Interestingly, she tells The Mayo News that: “The difference between teaching boys and girls is that generally you can use a more direct approach – the modh díreach – with boys while girls need more explanation.”
Always busy and motivated, Mary did an MEd through the Open University, in Educational Management in the early 90s.
“Back in those days there was no internet and it was mainly done by correspondence and the occasional tutorial, as well as a week long summer school in London. I must say I really enjoyed those trips.”
She is passionate in her belief in lifelong learning and argues it should be a priority for teachers.
“Lifelong learning helps with personal awareness and, in the case of management, helps one to be more objective and to stand back from situations.”
MÚINTEOIR Mary Ryan felt it was a privilege to be the first lay principal at the Sacred Heart Secondary School, once run by the Mercy Sisters. From the outset, her motto was to work hard and to help each student achieve their full potential in a caring environment. Secondary school has become like a business, she remarks, and for it to work efficiently it must be underpinned by a great team effort; as well as teachers, all the ancillary staff, the parents, pupils and the community at large are integral to this.
Now as she retires after a decade at the helm her sense of fulfillment and passion for education is palpable. But Mary Ryan has serious concerns and is finely tuned-in to contemporary and future pressures.
“Beside the economic pressures, this is a very difficult time for parents, particularly because of the revolutionary advances in digital media. Parents have to be very vigilant and monitor the use of mobile phones and such social networking sites as Facebook. Cyber bullying is a very real problem and, unfortunately, parents can be at a disadvantage due to the advanced technical competence of young people.”

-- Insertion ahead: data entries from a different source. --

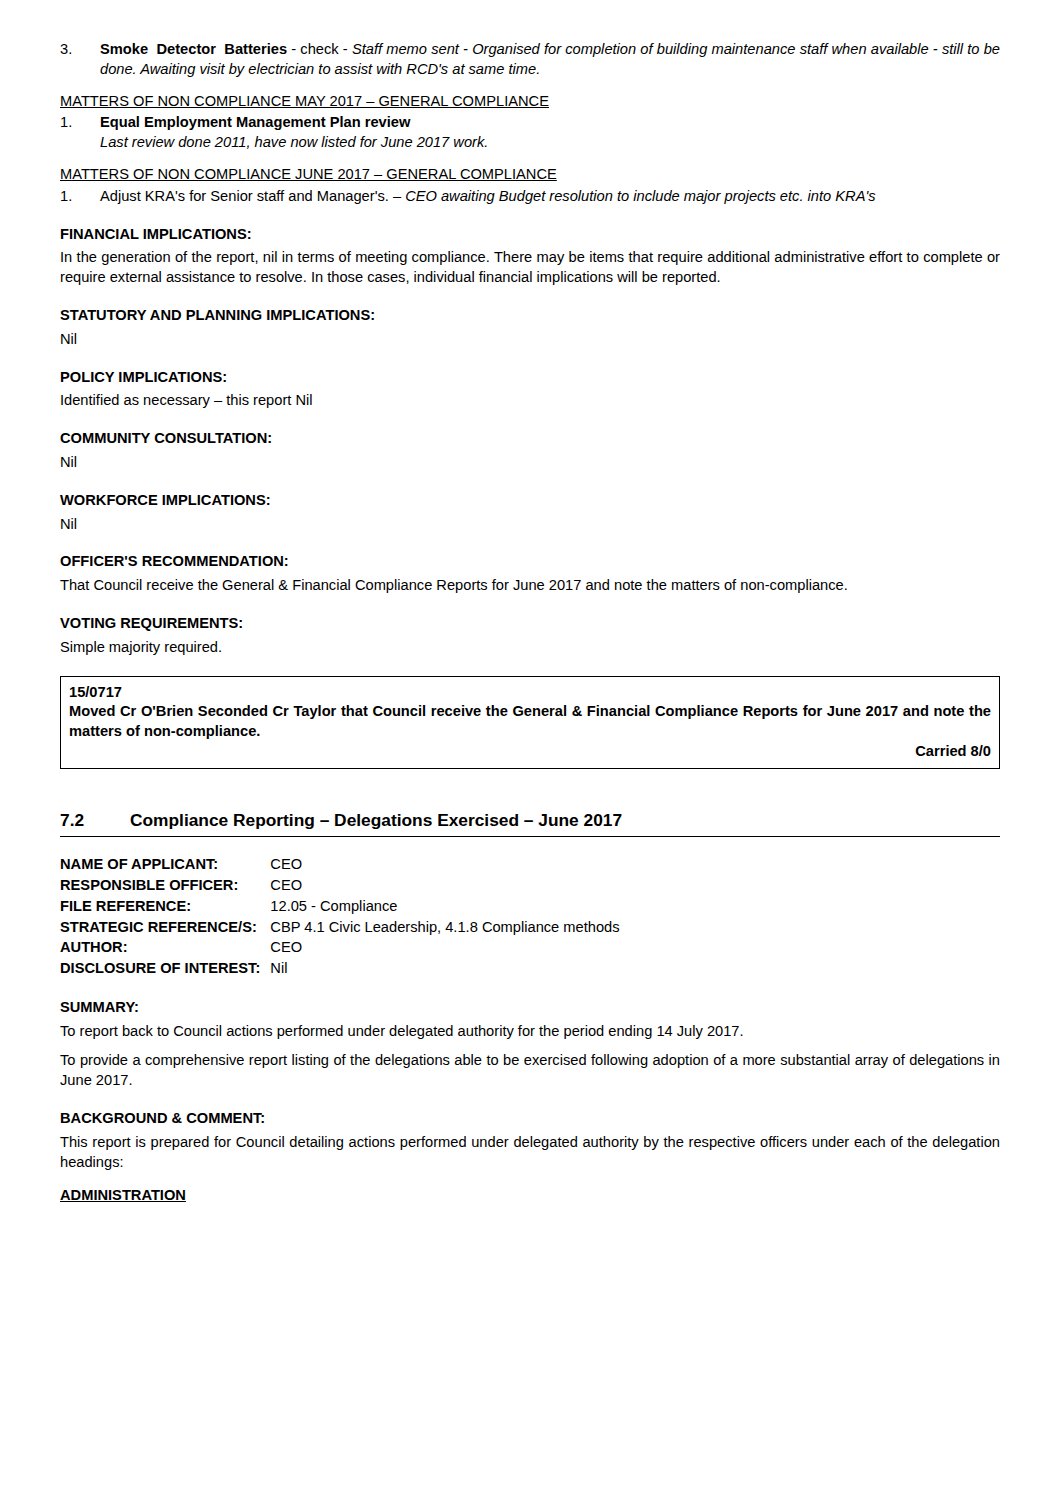3.
Smoke Detector Batteries - check - Staff memo sent - Organised for completion of building maintenance staff when available - still to be done. Awaiting visit by electrician to assist with RCD's at same time.
MATTERS OF NON COMPLIANCE MAY 2017 – GENERAL COMPLIANCE
1.
Equal Employment Management Plan review
Last review done 2011, have now listed for June 2017 work.
MATTERS OF NON COMPLIANCE JUNE 2017 – GENERAL COMPLIANCE
1.
Adjust KRA's for Senior staff and Manager's. – CEO awaiting Budget resolution to include major projects etc. into KRA's
FINANCIAL IMPLICATIONS:
In the generation of the report, nil in terms of meeting compliance. There may be items that require additional administrative effort to complete or require external assistance to resolve. In those cases, individual financial implications will be reported.
STATUTORY AND PLANNING IMPLICATIONS:
Nil
POLICY IMPLICATIONS:
Identified as necessary – this report Nil
COMMUNITY CONSULTATION:
Nil
WORKFORCE IMPLICATIONS:
Nil
OFFICER'S RECOMMENDATION:
That Council receive the General & Financial Compliance Reports for June 2017 and note the matters of non-compliance.
VOTING REQUIREMENTS:
Simple majority required.
15/0717
Moved Cr O'Brien Seconded Cr Taylor that Council receive the General & Financial Compliance Reports for June 2017 and note the matters of non-compliance.
Carried 8/0
7.2
Compliance Reporting – Delegations Exercised – June 2017
| NAME OF APPLICANT: | CEO |
| RESPONSIBLE OFFICER: | CEO |
| FILE REFERENCE: | 12.05 - Compliance |
| STRATEGIC REFERENCE/S: | CBP 4.1 Civic Leadership, 4.1.8 Compliance methods |
| AUTHOR: | CEO |
| DISCLOSURE OF INTEREST: | Nil |
SUMMARY:
To report back to Council actions performed under delegated authority for the period ending 14 July 2017.
To provide a comprehensive report listing of the delegations able to be exercised following adoption of a more substantial array of delegations in June 2017.
BACKGROUND & COMMENT:
This report is prepared for Council detailing actions performed under delegated authority by the respective officers under each of the delegation headings:
ADMINISTRATION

She says that while pupils are not allowed access to these media in school the impact of their availability and accessibility outside school hours can have a significant impact on school life.

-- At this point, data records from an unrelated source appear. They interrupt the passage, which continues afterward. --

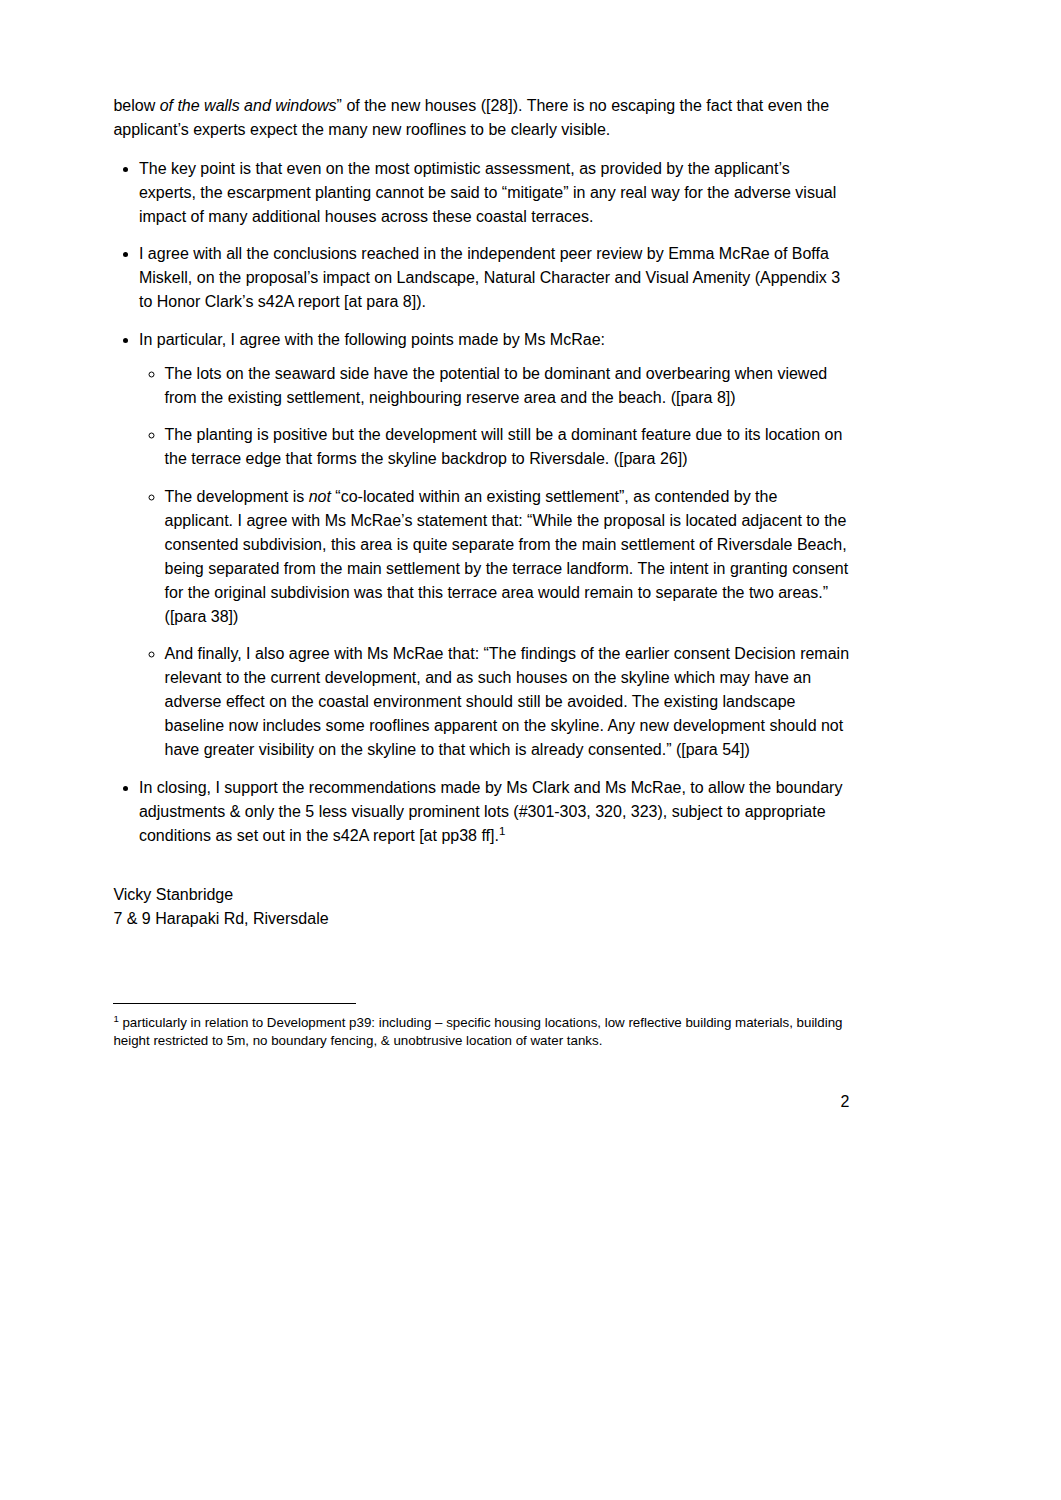below of the walls and windows” of the new houses ([28]). There is no escaping the fact that even the applicant’s experts expect the many new rooflines to be clearly visible.
The key point is that even on the most optimistic assessment, as provided by the applicant’s experts, the escarpment planting cannot be said to “mitigate” in any real way for the adverse visual impact of many additional houses across these coastal terraces.
I agree with all the conclusions reached in the independent peer review by Emma McRae of Boffa Miskell, on the proposal’s impact on Landscape, Natural Character and Visual Amenity (Appendix 3 to Honor Clark’s s42A report [at para 8]).
In particular, I agree with the following points made by Ms McRae:
The lots on the seaward side have the potential to be dominant and overbearing when viewed from the existing settlement, neighbouring reserve area and the beach. ([para 8])
The planting is positive but the development will still be a dominant feature due to its location on the terrace edge that forms the skyline backdrop to Riversdale. ([para 26])
The development is not “co-located within an existing settlement”, as contended by the applicant. I agree with Ms McRae’s statement that: “While the proposal is located adjacent to the consented subdivision, this area is quite separate from the main settlement of Riversdale Beach, being separated from the main settlement by the terrace landform. The intent in granting consent for the original subdivision was that this terrace area would remain to separate the two areas.” ([para 38])
And finally, I also agree with Ms McRae that: “The findings of the earlier consent Decision remain relevant to the current development, and as such houses on the skyline which may have an adverse effect on the coastal environment should still be avoided. The existing landscape baseline now includes some rooflines apparent on the skyline. Any new development should not have greater visibility on the skyline to that which is already consented.” ([para 54])
In closing, I support the recommendations made by Ms Clark and Ms McRae, to allow the boundary adjustments & only the 5 less visually prominent lots (#301-303, 320, 323), subject to appropriate conditions as set out in the s42A report [at pp38 ff].1
Vicky Stanbridge
7 & 9 Harapaki Rd, Riversdale
1 particularly in relation to Development p39: including – specific housing locations, low reflective building materials, building height restricted to 5m, no boundary fencing, & unobtrusive location of water tanks.
2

Of course, government policy and the much publicised present economic constraints and cutbacks are also of serious concern to this woman whose life in education was truly vocational in her vision.
“Ireland’s international ranking regarding spending on education is relatively poor. There is a major anomaly in post-primary education that needs to be rectified in the interests of justice. The voluntary secondary schools – in relation to the community, comprehensive and vocational sectors – are already seriously disadvantaged in terms of annual grants. Traditionally, the actual capitation they get for each pupil is around €100 less than their counterparts in the other sectors. This automatically means these schools have more fundraising pressures,” Mary Ryan argues.

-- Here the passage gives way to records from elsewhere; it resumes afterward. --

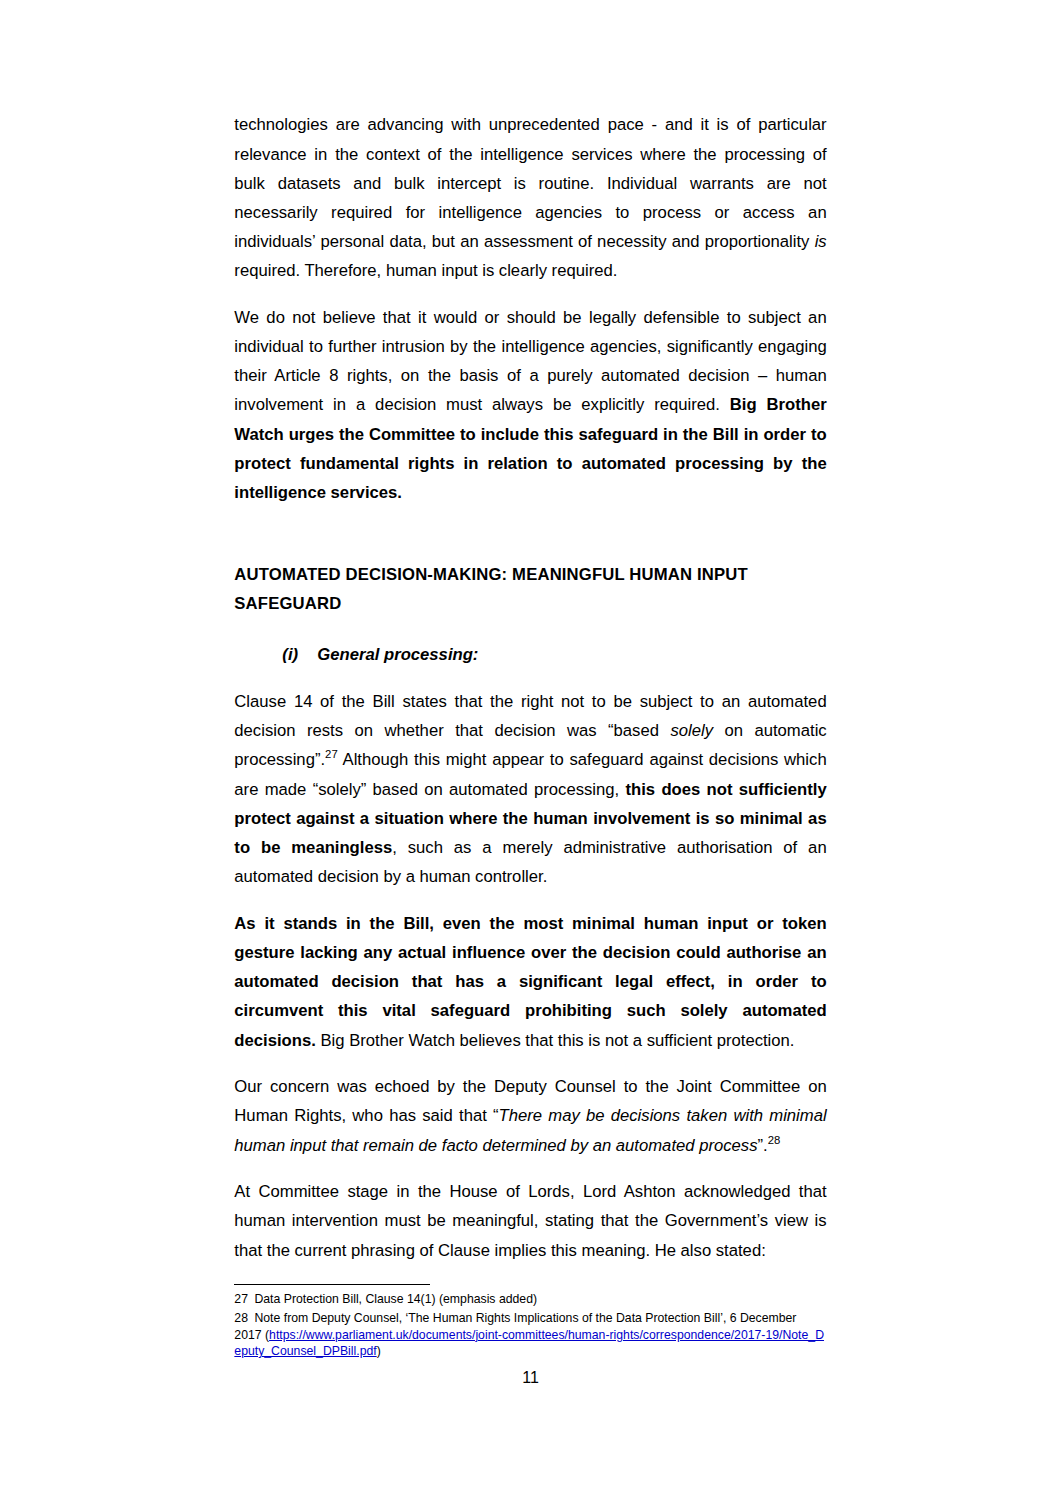technologies are advancing with unprecedented pace - and it is of particular relevance in the context of the intelligence services where the processing of bulk datasets and bulk intercept is routine. Individual warrants are not necessarily required for intelligence agencies to process or access an individuals’ personal data, but an assessment of necessity and proportionality is required. Therefore, human input is clearly required.
We do not believe that it would or should be legally defensible to subject an individual to further intrusion by the intelligence agencies, significantly engaging their Article 8 rights, on the basis of a purely automated decision – human involvement in a decision must always be explicitly required. Big Brother Watch urges the Committee to include this safeguard in the Bill in order to protect fundamental rights in relation to automated processing by the intelligence services.
AUTOMATED DECISION-MAKING: MEANINGFUL HUMAN INPUT SAFEGUARD
(i) General processing:
Clause 14 of the Bill states that the right not to be subject to an automated decision rests on whether that decision was “based solely on automatic processing”.27 Although this might appear to safeguard against decisions which are made “solely” based on automated processing, this does not sufficiently protect against a situation where the human involvement is so minimal as to be meaningless, such as a merely administrative authorisation of an automated decision by a human controller.
As it stands in the Bill, even the most minimal human input or token gesture lacking any actual influence over the decision could authorise an automated decision that has a significant legal effect, in order to circumvent this vital safeguard prohibiting such solely automated decisions. Big Brother Watch believes that this is not a sufficient protection.
Our concern was echoed by the Deputy Counsel to the Joint Committee on Human Rights, who has said that “There may be decisions taken with minimal human input that remain de facto determined by an automated process”.28
At Committee stage in the House of Lords, Lord Ashton acknowledged that human intervention must be meaningful, stating that the Government’s view is that the current phrasing of Clause implies this meaning. He also stated:
27 Data Protection Bill, Clause 14(1) (emphasis added)
28 Note from Deputy Counsel, ‘The Human Rights Implications of the Data Protection Bill’, 6 December 2017 (https://www.parliament.uk/documents/joint-committees/human-rights/correspondence/2017-19/Note_Deputy_Counsel_DPBill.pdf)
11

She deplores the reductions in the Special Education Needs Allocation and the capping of the numbers of Special Needs Assistants (SNAs) .
“It will lead to severe pressure on school management to provide adequate and appropriate support for the pupils with the greatest needs. ”
Add in the proposed changes to the pupil-teacher ratio and, according to Mary, unacceptable retrograde steps are about to be implemented
“Only six of the 30 other OECD countries have a bigger pupil-teacher ratio than in Ireland,” she warns ominously. “The consequences at second-level are not just an extra pupil in a class. It will also mean dropping minority subjects like Chemistry and Physics – the very subjects being flagged as pivotal to the future reinvigoration of the economy. This will also have an impact on such subjects as Music and Economics and will lead to the teaching of Higher Level and Lower Level subjects in the same classroom.”
Mary Ryan is categorical: “The education of younger people should not be compromised at all.”
After all: “Mol an óige agus tiocfaidh sí.”